Handle leak in parallel (nThread > 1) zstd decompression
jocbeh opened this issue · 5 comments
Describe the bug
Resources leak has been observed in blosc2_decompress_ctx for zstd with nthreads > 1.
It seems that thread resources are not properly released when zstd is decompressed in parallel.
- if nThreads == 1, everything is fine.
- if nThreads is > 1 each decompression increases the amount of used handles in the System.
Though the leak of a single decompression is quite small and neglectable, it leads inevitable to unacceptable behavior in long running application with very frequent blosc2_decompress_ctx calls.
Bug was initially found in blosc2 version 2.14.4 and is still reproducible in blosc2 version 2.15.1.
To Reproduce
Use blosc2_decompress_ctx with nthreads > 1 and zstd. Decompress lots of objects and observe handle/thread consumption.
Expected behavior
Threads are released.
Logs
System information:
- OS: Windows 10
- Compiler: Microsoft (R) C/C++ Optimizing Compiler Version
- Version: 19.38.33130
- Blosc version: 2.15.1
Additional context
Could you send a minimal, self-contained C program showing the leak? Also, if you can beat us and contribute a patch, that would be great. Thanks!
Hi @FrancescAlted,
Thank you very much for your fast reply!
Please find below a simple vs 2022 C++ application showing up the resources leak. Hope this will help you.
You can simply run the exe (BloscDecompressor.exe). It will decompress in an endless loop a zstd compressed file with nthreads=2.
If you need a version prior to vs 2022 please contact me.
Meantime, we identified that the handles are referencing thread objects which are not properly released in the application.
In contrast to a misleading statement in the original bug report the problem is independent from the compression format.
The problem also can be observed for LZ4HC. It seems that it is related to the context (blosc2_create_dctx) which is set for each blosc2_decompress_ctx call. I've adapted the bug report acoordingly.
We also see the likelihood of a wrong API usage on our side. We’re mainly focused on C# Development and we do not have any experiences in this kind of “compression” domain.
This is also the reason that we will not be able to contribute for a patch in an acceptable time frame.
Best Regards,
Jochen
I have used your program (see contexts3.c.zip), but valgrind is not reporting any leak:
$ valgrind examples/contexts3
==3386412== Memcheck, a memory error detector
==3386412== Copyright (C) 2002-2017, and GNU GPL'd, by Julian Seward et al.
==3386412== Using Valgrind-3.18.1 and LibVEX; rerun with -h for copyright info
==3386412== Command: examples/contexts3
==3386412==
decompression took 614089.000000 ms to execute 11692800 bytes
decompression took 472141.000000 ms to execute 11692800 bytes
decompression took 427900.000000 ms to execute 11692800 bytes
decompression took 418579.000000 ms to execute 11692800 bytes
decompression took 436319.000000 ms to execute 11692800 bytes
decompression took 442640.000000 ms to execute 11692800 bytes
decompression took 432874.000000 ms to execute 11692800 bytes
decompression took 419834.000000 ms to execute 11692800 bytes
decompression took 427667.000000 ms to execute 11692800 bytes
decompression took 423952.000000 ms to execute 11692800 bytes
==3386412==
==3386412== HEAP SUMMARY:
==3386412== in use at exit: 0 bytes in 0 blocks
==3386412== total heap usage: 87 allocs, 87 frees, 101,355,106 bytes allocated
==3386412==
==3386412== All heap blocks were freed -- no leaks are possible
==3386412==
==3386412== For lists of detected and suppressed errors, rerun with: -s
==3386412== ERROR SUMMARY: 0 errors from 0 contexts (suppressed: 0 from 0)
So, after 10 iterations there is no leak.
There should be another thing going on in your application.

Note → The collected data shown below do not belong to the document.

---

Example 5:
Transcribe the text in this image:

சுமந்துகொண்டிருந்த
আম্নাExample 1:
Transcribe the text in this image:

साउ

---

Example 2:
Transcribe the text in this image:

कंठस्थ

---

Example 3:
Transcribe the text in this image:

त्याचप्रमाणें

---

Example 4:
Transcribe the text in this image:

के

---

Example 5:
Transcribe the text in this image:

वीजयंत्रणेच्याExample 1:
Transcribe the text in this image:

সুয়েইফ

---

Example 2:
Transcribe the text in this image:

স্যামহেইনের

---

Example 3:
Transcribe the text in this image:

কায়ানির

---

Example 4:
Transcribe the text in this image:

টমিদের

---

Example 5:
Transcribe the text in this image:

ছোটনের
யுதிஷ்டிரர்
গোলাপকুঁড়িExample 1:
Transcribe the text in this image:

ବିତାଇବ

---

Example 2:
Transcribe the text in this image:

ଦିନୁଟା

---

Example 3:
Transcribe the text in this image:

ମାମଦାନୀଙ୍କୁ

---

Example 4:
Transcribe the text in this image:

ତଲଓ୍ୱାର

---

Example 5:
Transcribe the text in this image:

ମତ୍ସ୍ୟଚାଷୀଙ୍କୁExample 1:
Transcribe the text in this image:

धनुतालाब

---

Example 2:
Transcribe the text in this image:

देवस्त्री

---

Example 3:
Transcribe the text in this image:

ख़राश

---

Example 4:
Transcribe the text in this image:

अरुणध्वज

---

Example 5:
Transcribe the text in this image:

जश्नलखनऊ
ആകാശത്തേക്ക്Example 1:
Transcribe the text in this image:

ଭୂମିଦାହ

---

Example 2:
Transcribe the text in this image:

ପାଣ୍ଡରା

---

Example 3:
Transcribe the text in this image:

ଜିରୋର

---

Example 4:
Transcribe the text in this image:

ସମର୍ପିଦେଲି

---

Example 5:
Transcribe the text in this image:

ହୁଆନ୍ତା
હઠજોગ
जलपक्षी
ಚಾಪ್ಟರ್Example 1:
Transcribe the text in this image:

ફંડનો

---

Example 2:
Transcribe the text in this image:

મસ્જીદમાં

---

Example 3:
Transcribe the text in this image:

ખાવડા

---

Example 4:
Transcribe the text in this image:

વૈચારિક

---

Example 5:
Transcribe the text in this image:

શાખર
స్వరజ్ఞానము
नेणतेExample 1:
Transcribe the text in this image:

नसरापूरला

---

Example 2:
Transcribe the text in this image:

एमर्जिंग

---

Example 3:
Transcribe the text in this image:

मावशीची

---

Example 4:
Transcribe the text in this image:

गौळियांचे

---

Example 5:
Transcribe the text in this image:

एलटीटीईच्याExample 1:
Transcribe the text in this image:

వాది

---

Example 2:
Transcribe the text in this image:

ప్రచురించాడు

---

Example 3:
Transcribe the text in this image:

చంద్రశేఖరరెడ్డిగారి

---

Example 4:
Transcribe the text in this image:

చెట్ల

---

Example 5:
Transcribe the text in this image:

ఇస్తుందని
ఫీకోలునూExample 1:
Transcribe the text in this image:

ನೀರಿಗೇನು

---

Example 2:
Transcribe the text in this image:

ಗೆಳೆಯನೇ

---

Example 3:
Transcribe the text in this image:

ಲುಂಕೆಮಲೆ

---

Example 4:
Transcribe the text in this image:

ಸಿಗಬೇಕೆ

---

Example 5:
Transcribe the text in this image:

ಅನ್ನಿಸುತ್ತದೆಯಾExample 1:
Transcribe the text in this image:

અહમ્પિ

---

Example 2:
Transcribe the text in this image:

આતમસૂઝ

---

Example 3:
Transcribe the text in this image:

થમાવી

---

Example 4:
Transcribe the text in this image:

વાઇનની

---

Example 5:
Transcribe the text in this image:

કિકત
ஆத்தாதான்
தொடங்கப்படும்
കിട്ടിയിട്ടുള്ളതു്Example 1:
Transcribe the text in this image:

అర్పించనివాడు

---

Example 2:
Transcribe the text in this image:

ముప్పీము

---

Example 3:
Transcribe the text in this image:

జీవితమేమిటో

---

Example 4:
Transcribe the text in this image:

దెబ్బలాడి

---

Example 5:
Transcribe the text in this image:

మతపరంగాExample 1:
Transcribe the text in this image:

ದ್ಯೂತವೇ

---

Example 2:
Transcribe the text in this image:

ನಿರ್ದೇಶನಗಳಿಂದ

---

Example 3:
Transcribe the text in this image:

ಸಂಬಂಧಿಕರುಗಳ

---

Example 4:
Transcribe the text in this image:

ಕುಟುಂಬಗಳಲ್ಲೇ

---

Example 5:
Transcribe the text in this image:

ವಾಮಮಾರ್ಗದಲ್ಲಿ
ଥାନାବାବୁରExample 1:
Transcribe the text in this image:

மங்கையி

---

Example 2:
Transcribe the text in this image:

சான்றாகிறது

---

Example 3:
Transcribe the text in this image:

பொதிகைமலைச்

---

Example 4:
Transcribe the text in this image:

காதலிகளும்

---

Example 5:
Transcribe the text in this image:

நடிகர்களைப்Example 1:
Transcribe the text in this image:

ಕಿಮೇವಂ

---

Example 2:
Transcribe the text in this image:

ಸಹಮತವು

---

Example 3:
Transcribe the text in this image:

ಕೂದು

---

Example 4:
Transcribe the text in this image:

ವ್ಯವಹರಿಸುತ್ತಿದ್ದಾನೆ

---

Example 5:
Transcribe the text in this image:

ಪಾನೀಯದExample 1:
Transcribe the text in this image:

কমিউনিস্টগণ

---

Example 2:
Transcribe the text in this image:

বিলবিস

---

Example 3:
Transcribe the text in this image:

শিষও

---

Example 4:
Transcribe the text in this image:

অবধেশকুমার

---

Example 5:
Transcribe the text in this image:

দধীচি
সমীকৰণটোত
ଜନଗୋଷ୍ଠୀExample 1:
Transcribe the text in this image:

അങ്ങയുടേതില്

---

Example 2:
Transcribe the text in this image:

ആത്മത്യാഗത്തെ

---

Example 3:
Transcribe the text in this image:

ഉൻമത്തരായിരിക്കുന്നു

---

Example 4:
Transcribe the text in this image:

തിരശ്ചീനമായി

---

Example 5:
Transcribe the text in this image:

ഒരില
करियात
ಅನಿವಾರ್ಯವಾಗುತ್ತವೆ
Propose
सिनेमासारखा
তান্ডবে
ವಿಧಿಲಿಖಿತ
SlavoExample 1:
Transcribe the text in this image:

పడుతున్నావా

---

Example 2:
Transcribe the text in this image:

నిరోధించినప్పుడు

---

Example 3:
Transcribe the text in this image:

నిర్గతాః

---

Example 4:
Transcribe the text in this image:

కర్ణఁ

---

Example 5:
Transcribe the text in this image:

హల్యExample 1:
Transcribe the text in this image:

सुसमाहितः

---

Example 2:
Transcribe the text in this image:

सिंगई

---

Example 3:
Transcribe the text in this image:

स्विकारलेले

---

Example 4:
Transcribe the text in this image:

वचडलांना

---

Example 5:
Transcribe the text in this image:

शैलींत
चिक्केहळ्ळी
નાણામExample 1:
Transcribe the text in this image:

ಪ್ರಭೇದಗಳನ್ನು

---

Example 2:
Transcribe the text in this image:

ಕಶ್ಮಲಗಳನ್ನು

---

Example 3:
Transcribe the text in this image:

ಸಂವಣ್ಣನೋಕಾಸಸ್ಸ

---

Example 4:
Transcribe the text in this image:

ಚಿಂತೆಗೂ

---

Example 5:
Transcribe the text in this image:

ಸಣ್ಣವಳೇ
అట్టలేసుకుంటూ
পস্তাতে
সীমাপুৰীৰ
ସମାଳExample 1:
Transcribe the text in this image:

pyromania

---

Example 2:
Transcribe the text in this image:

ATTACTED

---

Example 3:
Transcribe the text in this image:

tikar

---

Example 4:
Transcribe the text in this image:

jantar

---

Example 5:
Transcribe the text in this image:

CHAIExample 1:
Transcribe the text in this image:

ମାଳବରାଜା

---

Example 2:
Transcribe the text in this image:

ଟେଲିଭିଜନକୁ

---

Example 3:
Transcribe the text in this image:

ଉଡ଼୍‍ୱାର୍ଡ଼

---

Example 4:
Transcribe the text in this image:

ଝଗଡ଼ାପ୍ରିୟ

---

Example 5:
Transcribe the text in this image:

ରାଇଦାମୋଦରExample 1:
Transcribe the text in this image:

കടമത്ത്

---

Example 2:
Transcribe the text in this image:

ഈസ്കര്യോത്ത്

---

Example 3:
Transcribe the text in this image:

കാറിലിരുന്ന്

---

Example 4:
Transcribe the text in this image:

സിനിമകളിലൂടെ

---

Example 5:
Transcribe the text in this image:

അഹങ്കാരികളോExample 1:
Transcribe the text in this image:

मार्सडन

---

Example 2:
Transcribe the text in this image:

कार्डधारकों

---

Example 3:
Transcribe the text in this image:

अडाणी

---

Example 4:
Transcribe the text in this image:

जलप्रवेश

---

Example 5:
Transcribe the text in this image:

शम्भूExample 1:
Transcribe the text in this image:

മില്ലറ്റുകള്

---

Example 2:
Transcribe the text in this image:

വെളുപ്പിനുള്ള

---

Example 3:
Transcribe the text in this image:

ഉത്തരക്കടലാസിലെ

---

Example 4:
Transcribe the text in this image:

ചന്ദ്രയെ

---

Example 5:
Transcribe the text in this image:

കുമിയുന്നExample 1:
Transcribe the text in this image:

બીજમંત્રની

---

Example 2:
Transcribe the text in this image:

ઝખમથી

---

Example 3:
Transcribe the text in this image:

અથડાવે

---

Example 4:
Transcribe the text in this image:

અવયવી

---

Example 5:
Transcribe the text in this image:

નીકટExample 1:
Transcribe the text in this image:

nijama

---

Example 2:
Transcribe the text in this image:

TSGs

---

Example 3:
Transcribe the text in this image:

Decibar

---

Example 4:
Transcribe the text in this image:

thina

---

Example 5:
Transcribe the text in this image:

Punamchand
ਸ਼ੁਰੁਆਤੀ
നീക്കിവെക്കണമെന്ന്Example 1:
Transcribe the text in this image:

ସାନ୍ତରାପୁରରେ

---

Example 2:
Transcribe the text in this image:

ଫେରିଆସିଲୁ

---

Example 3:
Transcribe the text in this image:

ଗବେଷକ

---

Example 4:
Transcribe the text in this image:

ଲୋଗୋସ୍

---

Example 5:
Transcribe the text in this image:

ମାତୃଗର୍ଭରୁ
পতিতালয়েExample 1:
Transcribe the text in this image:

I'm going to close this. In case you find another example showing the leak, please feel free to reopen.
Hi,
I'm not really familiar with valgrind. Does its also check if threads are correctly released/stopped after decompression?
We observe an increasing amount of threads (nthreads * number of decompression tasks).
Using your example and simply setting a break point after the decompression loop we see 20 threads in process explorer. Please refer to attached screenshot.
Maybe this is a windows specific Issue?
Would like to reopen this issue. However, it seems that I do not have the appropriate permissions.